EXCERPTED PASSAGE:
'''

I Almost Died Today
17 February 2010
So as I was walking along today the ground opened up and tried to swallow me whole. Well, maybe it wasn’t a deliberate attempt on my life but nonetheless there it was – a gaping hole in the middle of the road. At first I thought it was a pothole but it didn’t seem to have a bottom. More than this, there was a saucer-shaped depression around the hole where the road was sagging and so, naturally, I went onto the depression to see how deep the hole was. It was slightly soft underfoot and inside the hole there seemed to be what looked like a slow-flowing river. That was brown. And smelled. Strongly. Of sewage.
I peered into the hole and saw a great cavern that had opened under the street. The aggregates had been washed away by what I assumed was a leaking pipe and the road surface was being held aloft by pretty much nothing. Indeed, the patch on which I was standing was slowly sinking downwards. I’d better leap dramatically clear of this place, I thought and as I did the road fell away with a plop into the underground river.
Interesting, I thought. And then, to my horror, the water started to rise. Up it came until the hole was no longer there and I was watching a torrent of sewage flowing down the hill past me. It absolutely reeked. I watched it for a few minutes until the waters receded, the hole returned, and the depression in the road was ever so slightly deeper (though you can’t really see the depression in my photo).
If a car drove over the depression it would full-on collapse the road and the driver would be quickly engulfed by human effluent. Whilst a part of me secretly wanted to climb in the bushes and watch the onset of such a calamity the other side told me to fashion a crude traffic cone from wood that I could forage to prevent cars from suffering such a disaster. So off I went, returning with two flimsy wooden frames that I leaned into each other to make an obstacle around which cars would be forced to travel.
CLICK HERE TO SEE THE RUDIMENTARY TRAFFIC CONE THAT I FASHIONED
Then I called the council. Having seen 2012 recently at the cinema I knew that a hole opening up in a road could be the onset of Armageddon and so it was only natural to get the council involved. But the council told me it was the water company who were responsible for sewage leaks and they gave me the number.

'''

SET PROBLEM A:
Repeat the passage of the post about the collapsing road from "If a car drove" to "me the number." word for word.

(Dataset records)
'''

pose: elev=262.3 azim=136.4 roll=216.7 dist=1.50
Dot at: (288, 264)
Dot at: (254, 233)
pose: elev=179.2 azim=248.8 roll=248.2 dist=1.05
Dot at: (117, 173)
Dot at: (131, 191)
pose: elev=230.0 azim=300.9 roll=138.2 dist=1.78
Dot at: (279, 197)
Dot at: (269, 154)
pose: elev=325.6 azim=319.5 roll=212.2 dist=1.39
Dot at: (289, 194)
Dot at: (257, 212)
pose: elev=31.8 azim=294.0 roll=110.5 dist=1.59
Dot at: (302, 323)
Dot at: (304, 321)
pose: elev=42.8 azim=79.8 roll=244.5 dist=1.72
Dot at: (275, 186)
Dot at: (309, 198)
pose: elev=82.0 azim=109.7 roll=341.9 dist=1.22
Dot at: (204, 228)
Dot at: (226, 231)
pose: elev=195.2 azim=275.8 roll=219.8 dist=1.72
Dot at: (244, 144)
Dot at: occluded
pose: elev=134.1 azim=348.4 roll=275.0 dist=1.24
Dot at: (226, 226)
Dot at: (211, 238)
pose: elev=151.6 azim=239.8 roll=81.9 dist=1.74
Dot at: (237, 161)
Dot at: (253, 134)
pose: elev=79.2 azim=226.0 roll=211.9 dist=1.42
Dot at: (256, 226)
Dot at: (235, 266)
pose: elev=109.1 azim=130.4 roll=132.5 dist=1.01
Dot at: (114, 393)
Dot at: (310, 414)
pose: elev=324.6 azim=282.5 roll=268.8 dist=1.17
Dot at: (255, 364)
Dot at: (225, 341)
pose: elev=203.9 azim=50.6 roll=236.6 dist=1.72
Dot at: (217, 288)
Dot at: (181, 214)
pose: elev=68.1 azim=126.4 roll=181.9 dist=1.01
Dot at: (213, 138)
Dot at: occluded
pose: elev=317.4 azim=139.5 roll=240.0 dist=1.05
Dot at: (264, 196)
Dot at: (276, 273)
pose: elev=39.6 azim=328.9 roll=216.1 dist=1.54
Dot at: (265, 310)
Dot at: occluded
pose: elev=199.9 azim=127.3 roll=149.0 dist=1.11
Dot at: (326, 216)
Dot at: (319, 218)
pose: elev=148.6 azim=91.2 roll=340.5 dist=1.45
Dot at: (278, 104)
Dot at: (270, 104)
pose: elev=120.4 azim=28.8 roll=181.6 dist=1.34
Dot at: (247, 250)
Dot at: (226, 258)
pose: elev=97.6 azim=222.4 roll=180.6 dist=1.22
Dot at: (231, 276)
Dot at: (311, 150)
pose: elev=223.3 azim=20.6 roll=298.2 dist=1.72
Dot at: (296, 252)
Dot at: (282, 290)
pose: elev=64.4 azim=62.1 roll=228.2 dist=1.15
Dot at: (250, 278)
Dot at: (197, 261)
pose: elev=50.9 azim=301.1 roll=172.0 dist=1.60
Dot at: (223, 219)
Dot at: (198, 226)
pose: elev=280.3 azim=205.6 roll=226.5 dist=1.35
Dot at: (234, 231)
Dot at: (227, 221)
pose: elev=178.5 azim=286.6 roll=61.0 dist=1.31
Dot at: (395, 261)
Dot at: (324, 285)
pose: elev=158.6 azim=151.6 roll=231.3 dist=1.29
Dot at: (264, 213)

'''

SET PROBLEM B:
Format the entries as a Markdown table, from the first line of the entries to the line with "Dot at: (226, 258)", both included. Use the columns Number and Entry line, and leave out blank lines.

WRITTEN REPLY A:
If a car drove over the depression it would full-on collapse the road and the driver would be quickly engulfed by human effluent. Whilst a part of me secretly wanted to climb in the bushes and watch the onset of such a calamity the other side told me to fashion a crude traffic cone from wood that I could forage to prevent cars from suffering such a disaster. So off I went, returning with two flimsy wooden frames that I leaned into each other to make an obstacle around which cars would be forced to travel.
CLICK HERE TO SEE THE RUDIMENTARY TRAFFIC CONE THAT I FASHIONED
Then I called the council. Having seen 2012 recently at the cinema I knew that a hole opening up in a road could be the onset of Armageddon and so it was only natural to get the council involved. But the council told me it was the water company who were responsible for sewage leaks and they gave me the number.

WRITTEN REPLY B:
| Number | Entry line |
|---|---|
| 1 | pose: elev=262.3 azim=136.4 roll=216.7 dist=1.50 |
| 2 | Dot at: (288, 264) |
| 3 | Dot at: (254, 233) |
| 4 | pose: elev=179.2 azim=248.8 roll=248.2 dist=1.05 |
| 5 | Dot at: (117, 173) |
| 6 | Dot at: (131, 191) |
| 7 | pose: elev=230.0 azim=300.9 roll=138.2 dist=1.78 |
| 8 | Dot at: (279, 197) |
| 9 | Dot at: (269, 154) |
| 10 | pose: elev=325.6 azim=319.5 roll=212.2 dist=1.39 |
| 11 | Dot at: (289, 194) |
| 12 | Dot at: (257, 212) |
| 13 | pose: elev=31.8 azim=294.0 roll=110.5 dist=1.59 |
| 14 | Dot at: (302, 323) |
| 15 | Dot at: (304, 321) |
| 16 | pose: elev=42.8 azim=79.8 roll=244.5 dist=1.72 |
| 17 | Dot at: (275, 186) |
| 18 | Dot at: (309, 198) |
| 19 | pose: elev=82.0 azim=109.7 roll=341.9 dist=1.22 |
| 20 | Dot at: (204, 228) |
| 21 | Dot at: (226, 231) |
| 22 | pose: elev=195.2 azim=275.8 roll=219.8 dist=1.72 |
| 23 | Dot at: (244, 144) |
| 24 | Dot at: occluded |
| 25 | pose: elev=134.1 azim=348.4 roll=275.0 dist=1.24 |
| 26 | Dot at: (226, 226) |
| 27 | Dot at: (211, 238) |
| 28 | pose: elev=151.6 azim=239.8 roll=81.9 dist=1.74 |
| 29 | Dot at: (237, 161) |
| 30 | Dot at: (253, 134) |
| 31 | pose: elev=79.2 azim=226.0 roll=211.9 dist=1.42 |
| 32 | Dot at: (256, 226) |
| 33 | Dot at: (235, 266) |
| 34 | pose: elev=109.1 azim=130.4 roll=132.5 dist=1.01 |
| 35 | Dot at: (114, 393) |
| 36 | Dot at: (310, 414) |
| 37 | pose: elev=324.6 azim=282.5 roll=268.8 dist=1.17 |
| 38 | Dot at: (255, 364) |
| 39 | Dot at: (225, 341) |
| 40 | pose: elev=203.9 azim=50.6 roll=236.6 dist=1.72 |
| 41 | Dot at: (217, 288) |
| 42 | Dot at: (181, 214) |
| 43 | pose: elev=68.1 azim=126.4 roll=181.9 dist=1.01 |
| 44 | Dot at: (213, 138) |
| 45 | Dot at: occluded |
| 46 | pose: elev=317.4 azim=139.5 roll=240.0 dist=1.05 |
| 47 | Dot at: (264, 196) |
| 48 | Dot at: (276, 273) |
| 49 | pose: elev=39.6 azim=328.9 roll=216.1 dist=1.54 |
| 50 | Dot at: (265, 310) |
| 51 | Dot at: occluded |
| 52 | pose: elev=199.9 azim=127.3 roll=149.0 dist=1.11 |
| 53 | Dot at: (326, 216) |
| 54 | Dot at: (319, 218) |
| 55 | pose: elev=148.6 azim=91.2 roll=340.5 dist=1.45 |
| 56 | Dot at: (278, 104) |
| 57 | Dot at: (270, 104) |
| 58 | pose: elev=120.4 azim=28.8 roll=181.6 dist=1.34 |
| 59 | Dot at: (247, 250) |
| 60 | Dot at: (226, 258) |